Passage shown:
────

Don’t Make Unnecessary Sacrifices

In a traditional retail environment, the general thinking would lead you to pick between offering a lower price for the customer or fantastic customer service. Amazon made no such sacrifice. Their business model was not viable until they were able to perform three product tasks necessary in an information-based industry: 1) Aggregate 2) Filter 3) Connect. Once Amazon had enough traffic, they were able to accurately connect customers with recommended products based on aggregate purchasing behavior, and their dominant business model took off. In 2002, Jeff Bezos said:
“Traditional stores face a time-tested tradeoff between offering high-touch customer experience on the one hand and the lowest possible prices on the other. How can Amazon.com be trying to do both?

────

(Stored data)
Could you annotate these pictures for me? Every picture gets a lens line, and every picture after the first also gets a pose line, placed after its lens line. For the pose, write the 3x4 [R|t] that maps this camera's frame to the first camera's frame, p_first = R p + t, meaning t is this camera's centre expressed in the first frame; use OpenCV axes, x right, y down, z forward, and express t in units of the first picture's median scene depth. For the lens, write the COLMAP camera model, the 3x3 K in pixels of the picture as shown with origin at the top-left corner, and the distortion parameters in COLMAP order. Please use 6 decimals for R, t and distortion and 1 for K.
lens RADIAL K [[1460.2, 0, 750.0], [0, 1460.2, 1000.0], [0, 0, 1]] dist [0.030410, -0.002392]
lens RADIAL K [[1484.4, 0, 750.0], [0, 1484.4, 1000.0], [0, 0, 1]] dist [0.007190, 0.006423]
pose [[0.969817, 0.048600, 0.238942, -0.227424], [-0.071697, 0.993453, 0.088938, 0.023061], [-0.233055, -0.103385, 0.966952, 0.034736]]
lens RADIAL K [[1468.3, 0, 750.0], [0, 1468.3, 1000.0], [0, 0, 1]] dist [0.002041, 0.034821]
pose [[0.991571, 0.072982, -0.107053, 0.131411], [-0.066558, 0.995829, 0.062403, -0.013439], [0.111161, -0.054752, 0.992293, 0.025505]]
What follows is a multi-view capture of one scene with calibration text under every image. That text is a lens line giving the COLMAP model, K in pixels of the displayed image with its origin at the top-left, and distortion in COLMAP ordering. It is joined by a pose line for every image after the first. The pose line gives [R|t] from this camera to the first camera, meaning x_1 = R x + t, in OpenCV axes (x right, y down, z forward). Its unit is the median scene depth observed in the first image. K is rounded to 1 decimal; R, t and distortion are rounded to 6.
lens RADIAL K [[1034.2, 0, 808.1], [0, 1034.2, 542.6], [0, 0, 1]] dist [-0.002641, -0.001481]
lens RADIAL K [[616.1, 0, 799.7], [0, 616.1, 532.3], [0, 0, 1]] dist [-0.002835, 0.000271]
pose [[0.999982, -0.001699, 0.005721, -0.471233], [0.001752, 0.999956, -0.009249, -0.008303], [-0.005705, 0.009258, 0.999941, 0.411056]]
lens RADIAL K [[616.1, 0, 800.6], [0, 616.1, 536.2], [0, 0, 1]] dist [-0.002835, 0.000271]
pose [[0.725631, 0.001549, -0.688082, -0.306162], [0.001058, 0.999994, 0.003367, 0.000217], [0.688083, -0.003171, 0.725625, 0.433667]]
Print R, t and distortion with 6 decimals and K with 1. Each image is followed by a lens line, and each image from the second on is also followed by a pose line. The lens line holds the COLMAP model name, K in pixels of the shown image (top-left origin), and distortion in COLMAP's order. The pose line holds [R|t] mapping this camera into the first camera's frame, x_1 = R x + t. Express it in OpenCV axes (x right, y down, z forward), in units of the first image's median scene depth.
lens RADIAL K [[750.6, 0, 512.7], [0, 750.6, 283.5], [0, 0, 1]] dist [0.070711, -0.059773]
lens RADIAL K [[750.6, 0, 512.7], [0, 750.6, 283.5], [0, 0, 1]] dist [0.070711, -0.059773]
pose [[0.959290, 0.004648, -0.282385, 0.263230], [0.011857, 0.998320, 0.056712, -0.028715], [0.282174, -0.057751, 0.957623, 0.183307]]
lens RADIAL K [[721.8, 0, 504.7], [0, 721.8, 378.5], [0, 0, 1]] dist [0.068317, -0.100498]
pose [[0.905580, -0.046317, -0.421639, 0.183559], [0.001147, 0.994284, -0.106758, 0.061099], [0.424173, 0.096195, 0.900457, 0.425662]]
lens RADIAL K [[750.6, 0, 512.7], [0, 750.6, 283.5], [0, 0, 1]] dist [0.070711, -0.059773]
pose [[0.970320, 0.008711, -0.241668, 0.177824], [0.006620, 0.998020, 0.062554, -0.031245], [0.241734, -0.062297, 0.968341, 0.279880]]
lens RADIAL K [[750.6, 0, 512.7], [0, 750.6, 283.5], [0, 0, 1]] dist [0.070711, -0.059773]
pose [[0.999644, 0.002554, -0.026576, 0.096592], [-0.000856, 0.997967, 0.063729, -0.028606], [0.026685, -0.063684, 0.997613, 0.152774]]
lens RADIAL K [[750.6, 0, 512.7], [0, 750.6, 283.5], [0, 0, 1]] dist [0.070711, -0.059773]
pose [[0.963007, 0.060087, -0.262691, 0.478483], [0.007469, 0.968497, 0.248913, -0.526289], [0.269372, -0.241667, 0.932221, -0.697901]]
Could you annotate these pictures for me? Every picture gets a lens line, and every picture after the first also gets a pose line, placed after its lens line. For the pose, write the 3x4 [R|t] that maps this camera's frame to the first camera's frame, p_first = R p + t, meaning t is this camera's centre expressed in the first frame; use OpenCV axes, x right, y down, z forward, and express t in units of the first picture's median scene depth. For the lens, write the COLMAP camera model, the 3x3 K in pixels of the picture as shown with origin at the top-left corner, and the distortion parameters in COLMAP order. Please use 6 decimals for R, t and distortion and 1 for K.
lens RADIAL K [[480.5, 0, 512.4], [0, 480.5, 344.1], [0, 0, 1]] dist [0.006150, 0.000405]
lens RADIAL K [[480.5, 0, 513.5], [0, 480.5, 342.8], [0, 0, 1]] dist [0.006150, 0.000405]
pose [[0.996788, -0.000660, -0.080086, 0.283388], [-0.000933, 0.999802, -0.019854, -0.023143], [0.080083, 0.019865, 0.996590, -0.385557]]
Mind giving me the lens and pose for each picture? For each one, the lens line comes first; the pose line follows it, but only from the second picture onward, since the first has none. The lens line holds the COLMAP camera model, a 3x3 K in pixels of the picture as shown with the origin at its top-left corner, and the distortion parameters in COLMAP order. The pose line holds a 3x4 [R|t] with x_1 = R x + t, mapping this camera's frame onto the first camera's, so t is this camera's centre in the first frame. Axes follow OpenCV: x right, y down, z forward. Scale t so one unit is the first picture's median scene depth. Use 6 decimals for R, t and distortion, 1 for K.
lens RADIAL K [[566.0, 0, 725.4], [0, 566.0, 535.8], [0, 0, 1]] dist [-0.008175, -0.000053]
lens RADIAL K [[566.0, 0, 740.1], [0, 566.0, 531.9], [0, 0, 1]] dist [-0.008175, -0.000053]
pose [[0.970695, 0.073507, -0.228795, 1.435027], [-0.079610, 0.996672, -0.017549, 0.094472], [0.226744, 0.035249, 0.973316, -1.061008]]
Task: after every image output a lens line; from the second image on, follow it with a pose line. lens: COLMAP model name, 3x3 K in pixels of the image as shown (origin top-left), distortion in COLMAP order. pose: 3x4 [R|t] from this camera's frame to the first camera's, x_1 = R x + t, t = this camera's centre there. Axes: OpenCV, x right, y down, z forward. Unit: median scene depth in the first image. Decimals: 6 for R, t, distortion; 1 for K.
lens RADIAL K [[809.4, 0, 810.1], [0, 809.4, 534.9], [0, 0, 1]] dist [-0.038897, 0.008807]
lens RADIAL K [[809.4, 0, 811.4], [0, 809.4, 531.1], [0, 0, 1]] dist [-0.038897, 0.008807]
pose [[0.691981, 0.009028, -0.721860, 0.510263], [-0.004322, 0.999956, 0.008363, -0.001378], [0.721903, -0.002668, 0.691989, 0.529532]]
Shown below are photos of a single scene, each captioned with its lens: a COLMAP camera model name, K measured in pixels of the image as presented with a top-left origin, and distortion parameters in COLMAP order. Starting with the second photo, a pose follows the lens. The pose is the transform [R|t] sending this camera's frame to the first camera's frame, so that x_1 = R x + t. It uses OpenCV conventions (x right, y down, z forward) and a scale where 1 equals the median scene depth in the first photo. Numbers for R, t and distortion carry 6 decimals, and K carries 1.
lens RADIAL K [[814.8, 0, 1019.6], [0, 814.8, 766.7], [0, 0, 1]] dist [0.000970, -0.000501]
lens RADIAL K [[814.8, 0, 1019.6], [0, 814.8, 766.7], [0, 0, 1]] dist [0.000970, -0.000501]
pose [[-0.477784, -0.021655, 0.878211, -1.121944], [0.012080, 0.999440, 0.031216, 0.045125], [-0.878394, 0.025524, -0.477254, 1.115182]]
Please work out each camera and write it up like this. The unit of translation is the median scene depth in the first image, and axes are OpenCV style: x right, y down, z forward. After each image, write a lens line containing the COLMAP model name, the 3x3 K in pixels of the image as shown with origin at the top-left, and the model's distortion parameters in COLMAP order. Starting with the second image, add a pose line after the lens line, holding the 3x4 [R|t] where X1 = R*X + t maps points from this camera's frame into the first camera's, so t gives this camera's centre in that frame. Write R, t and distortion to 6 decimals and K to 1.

────

Work to be completed: Write out word for word the stretch of the Amazon passage from "Don’t Make Unnecessary" through "to do both?".

Written solution:
Don’t Make Unnecessary Sacrifices

In a traditional retail environment, the general thinking would lead you to pick between offering a lower price for the customer or fantastic customer service. Amazon made no such sacrifice. Their business model was not viable until they were able to perform three product tasks necessary in an information-based industry: 1) Aggregate 2) Filter 3) Connect. Once Amazon had enough traffic, they were able to accurately connect customers with recommended products based on aggregate purchasing behavior, and their dominant business model took off. In 2002, Jeff Bezos said:
“Traditional stores face a time-tested tradeoff between offering high-touch customer experience on the one hand and the lowest possible prices on the other. How can Amazon.com be trying to do both?